__Texte fourni__:
★ ★ ★
Un des cas les plus intéressant a été celui du Martin Mars en Colombie Britannique. Par son envergure et sa manœuvrabilité marginale si il existait un avion qui nécessitait d’être guidé, c’était bien lui. Au début de sa carrière et jusque dans les années 80, c’est un amphibie Grumman Goose qui a été utilisé. Lors de ses missions aux USA en 2008, c’est un Cessna 206 sur flotteurs et à turbine Soloy qui a été employé. Ensuite, c’est un Sikorsky S-76, baptisé « Firewatch » qui a été mis au service de l’immense hydravion.

Firewatch 76

Le S-76 de Coulson Flying Tanker, mis en service pour le Martin Mars et exploité au profit des C-130 de l’entreprise.

Équipé d’une boule FLIR, l’hélicoptère ne se contentait pas de le guider mais permettait aussi d’analyser les développements de l’incendie et d’optimiser ainsi les largages. Lorsque le Martin Mars a été mis à la retraite, le Firewatch a été utilisé au profit des C-130 de la compagnie pour l’analyse des incendies et des largages, en complément des moyens de guidage de l’USFS ou du Cal Fire.

En Australie

L’île-continent a longtemps été réticente à l’engagement des Tankers. Mais lorsque les collectivité locales ont changé leur fusil d’épaule, ils se sont adressé aux Canadiens (Coulson et Conair) ou au américains (Tanker 10) pour obtenir les avions dont ils avaient besoin. Ceux-ci sont arrivés avec leurs tactiques et donc avec les concepts de Lead Plane, d’Air Attack et d’ASM.

Les Lead Planes australiens ont adopté les tactiques des bird dogs canadiens. (Photo : Country Fire Authority)

Ce sont les TC-690 qui sont utilisé prioritairement comme Lead Plane mais les Air Attack peuvent être variés. Cessna Grand Caravan ou 337 Skymaster accompagnent les C-130, RJ-85AT, DC-10 et autres Boeing 737 qui luttent contre les feux en fonction des provinces et des saisons.
★ ★ ★
Données enregistrées:
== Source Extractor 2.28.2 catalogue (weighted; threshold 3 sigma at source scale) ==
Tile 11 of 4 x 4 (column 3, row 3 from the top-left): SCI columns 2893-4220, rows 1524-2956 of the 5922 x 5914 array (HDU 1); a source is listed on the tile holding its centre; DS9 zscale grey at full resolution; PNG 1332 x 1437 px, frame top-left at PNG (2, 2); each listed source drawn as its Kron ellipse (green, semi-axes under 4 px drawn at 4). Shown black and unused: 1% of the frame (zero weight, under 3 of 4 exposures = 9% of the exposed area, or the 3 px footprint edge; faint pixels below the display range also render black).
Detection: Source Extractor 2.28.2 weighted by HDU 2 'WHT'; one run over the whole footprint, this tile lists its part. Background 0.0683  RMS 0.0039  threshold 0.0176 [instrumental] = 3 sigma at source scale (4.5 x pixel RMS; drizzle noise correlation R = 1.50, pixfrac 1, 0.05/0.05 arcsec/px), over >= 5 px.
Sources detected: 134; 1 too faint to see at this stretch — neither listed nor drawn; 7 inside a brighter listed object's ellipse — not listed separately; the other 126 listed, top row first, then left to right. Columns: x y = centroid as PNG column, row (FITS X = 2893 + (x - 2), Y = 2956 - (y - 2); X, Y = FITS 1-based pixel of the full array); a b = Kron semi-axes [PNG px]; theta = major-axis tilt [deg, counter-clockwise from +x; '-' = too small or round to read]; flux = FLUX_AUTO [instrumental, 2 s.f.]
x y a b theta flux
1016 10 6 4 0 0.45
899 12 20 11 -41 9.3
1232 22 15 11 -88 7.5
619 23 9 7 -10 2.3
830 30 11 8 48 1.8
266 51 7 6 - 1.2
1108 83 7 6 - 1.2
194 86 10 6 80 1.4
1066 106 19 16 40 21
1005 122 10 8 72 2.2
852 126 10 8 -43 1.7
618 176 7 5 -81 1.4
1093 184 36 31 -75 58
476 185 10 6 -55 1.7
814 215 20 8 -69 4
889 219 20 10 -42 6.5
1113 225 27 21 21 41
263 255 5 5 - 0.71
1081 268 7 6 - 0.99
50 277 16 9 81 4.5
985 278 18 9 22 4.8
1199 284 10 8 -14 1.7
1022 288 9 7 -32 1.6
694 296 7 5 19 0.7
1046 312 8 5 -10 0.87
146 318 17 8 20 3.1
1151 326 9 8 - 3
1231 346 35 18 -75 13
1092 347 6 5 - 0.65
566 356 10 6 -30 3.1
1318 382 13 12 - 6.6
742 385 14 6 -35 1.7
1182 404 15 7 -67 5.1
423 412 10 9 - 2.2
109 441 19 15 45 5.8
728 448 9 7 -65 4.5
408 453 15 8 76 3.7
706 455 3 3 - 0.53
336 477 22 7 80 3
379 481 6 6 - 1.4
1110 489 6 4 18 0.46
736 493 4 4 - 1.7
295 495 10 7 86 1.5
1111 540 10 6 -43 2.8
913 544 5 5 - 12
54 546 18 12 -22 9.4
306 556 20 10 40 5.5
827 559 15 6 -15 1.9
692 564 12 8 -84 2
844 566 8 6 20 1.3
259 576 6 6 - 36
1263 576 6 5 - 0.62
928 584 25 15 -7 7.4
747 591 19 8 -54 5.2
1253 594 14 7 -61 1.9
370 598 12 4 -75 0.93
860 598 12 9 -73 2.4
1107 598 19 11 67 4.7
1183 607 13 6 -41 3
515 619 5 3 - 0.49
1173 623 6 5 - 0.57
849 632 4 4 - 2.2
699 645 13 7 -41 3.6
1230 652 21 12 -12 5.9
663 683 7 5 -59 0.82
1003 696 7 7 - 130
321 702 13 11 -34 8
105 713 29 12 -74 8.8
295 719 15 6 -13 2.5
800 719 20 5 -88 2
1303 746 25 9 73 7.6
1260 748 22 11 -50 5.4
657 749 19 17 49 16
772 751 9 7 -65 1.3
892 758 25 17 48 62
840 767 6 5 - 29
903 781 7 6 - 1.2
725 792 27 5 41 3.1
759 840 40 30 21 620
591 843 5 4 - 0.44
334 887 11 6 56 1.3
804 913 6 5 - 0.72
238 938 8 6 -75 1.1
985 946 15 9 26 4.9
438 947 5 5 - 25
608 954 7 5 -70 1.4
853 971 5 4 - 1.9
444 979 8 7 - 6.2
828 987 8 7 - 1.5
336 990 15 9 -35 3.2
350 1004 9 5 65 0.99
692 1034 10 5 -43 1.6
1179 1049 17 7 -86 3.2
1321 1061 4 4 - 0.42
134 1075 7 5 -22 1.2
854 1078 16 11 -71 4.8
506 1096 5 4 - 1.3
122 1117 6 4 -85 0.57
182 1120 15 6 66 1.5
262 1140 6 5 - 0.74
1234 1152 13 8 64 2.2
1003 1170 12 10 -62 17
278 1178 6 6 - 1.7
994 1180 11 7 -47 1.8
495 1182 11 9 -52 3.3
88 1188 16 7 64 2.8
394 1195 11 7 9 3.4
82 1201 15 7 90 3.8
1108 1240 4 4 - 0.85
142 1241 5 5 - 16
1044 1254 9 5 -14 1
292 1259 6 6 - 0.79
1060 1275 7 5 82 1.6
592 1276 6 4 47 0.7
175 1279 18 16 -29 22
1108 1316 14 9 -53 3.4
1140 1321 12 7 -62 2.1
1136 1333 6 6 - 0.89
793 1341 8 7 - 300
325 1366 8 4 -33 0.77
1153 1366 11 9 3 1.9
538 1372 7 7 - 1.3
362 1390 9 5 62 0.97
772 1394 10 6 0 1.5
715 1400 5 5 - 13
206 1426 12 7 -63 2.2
★ ★ ★
__Consignes__:
[a] D'après le texte sur les avions de lutte contre les incendies, quel appareil a guidé le Martin Mars au début de sa carrière et jusque dans les années 80 ?
[b] Dans le texte sur les avions de lutte contre les incendies, extrayez tel quel le passage qui va de « L’île-continent a longtemps » jusqu'à « Country Fire Authority) ».
[c] Écrivez la suite du texte sur les avions de lutte contre les incendies, à partir de là où il s'arrête.

__Réponses finales__:
[a] Un amphibie Grumman Goose.

[b]
L’île-continent a longtemps été réticente à l’engagement des Tankers. Mais lorsque les collectivité locales ont changé leur fusil d’épaule, ils se sont adressé aux Canadiens (Coulson et Conair) ou au américains (Tanker 10) pour obtenir les avions dont ils avaient besoin. Ceux-ci sont arrivés avec leurs tactiques et donc avec les concepts de Lead Plane, d’Air Attack et d’ASM.

Les Lead Planes australiens ont adopté les tactiques des bird dogs canadiens. (Photo : Country Fire Authority)

[c]
Au Chili

Ce pays, qui est régulièrement confronté à des feux de grande ampleur ne disposait pas, jusqu’à peu, de moyens d’intervention lourds. Face à une situation terrifiante fin 2016, et grâce au financement d’une fondation caritative, le Chili a vu débarquer le Boeing 747-400 Supertanker pour une mission qui s’est avérée décisive, à la fois pour le Chili, mais aussi pour l’exploitant du Jumbo. Un BAe 146 de Neptune Aviation et un IL-76 VAP2 d’Emercom sont également intervenus dans la Cordillère des Andes et c’est un Casa 295 de la Marine chilienne qui leur a servi de guide. Il est sans doute le plus imposant des avions jamais utilisés dans ce rôle.

Le Casa 295 de la Marine chilienne à l’issue d’une longue journée de lutte contre les feux. L’avion dispose d’une boule FLIR permettant de filmer et d’analyser les feux et les largages des tankers. (Photo : Armada de Chile)

En 2019, ce fut au tour des DC-10 de bénéficier d’un contrat à Santiago du Chili, le Tanker 910 épaulé ensuite par le Tanker 914. Le Casa de la Marine a donc repris son rôle, de façon plus efficace car l’expérience de la saison 2016/2017 a porté ses fruits. L’armée de l’air s’est aussi investi dans ces missions en mettant à disposition des DC-10 un Cessna Citation CJ1.

En France

En France, le concept de Lead Plane n’existe pas. Les Beechcraft King Air 200 de la Sécurité Civile sont utilisés pour la coordination et l’investigation, ce qui les approche des fonctions d’Air Attack ; le futur équipement d’une boule caméra TV/IR va considérablement augmenter l’intérêt opérationnel de ces appareils.

Dragon et Pélicans

Les EC-145 de la Sécurité Civile peuvent être utilisés pour pointer les zones à traiter par les bombardiers d’eau, mais il ne s’agit pas là de la mission principale de ces hélicoptères.

Néanmoins, si les « Bengale » ne guident pas les avions, il est parfois fait appel aux hélicos pour qu’ils se positionnent à hauteur du site du largage demandé pour le désigner aux bombardiers d’eau. C’est une des missions qui peuvent être confiée aux EC-145 Dragon par exemple. Avec une flotte qui comptera bientôt 8 Q400MR, la mission des Bengale pourrait-elle alors évoluer ? On verra !

Le principe des Lead Plane, étendu aux avions Air Attack et au concept ASM, est d’une efficacité démontrée. Fruit des spécificités et des procédures établies pour les opérations des Tanker lourds, il permet de sécuriser et d’optimiser les missions, de maintenir un contact avec les troupes au sol tout en suivant le développement de l’incendie. Les Lead Planes sont, d’une certaine façon, l’expression du caractère pragmatique du nouveau continent.

Merci à Cyril, Franck et Jérôme… un peu comme d’habitude !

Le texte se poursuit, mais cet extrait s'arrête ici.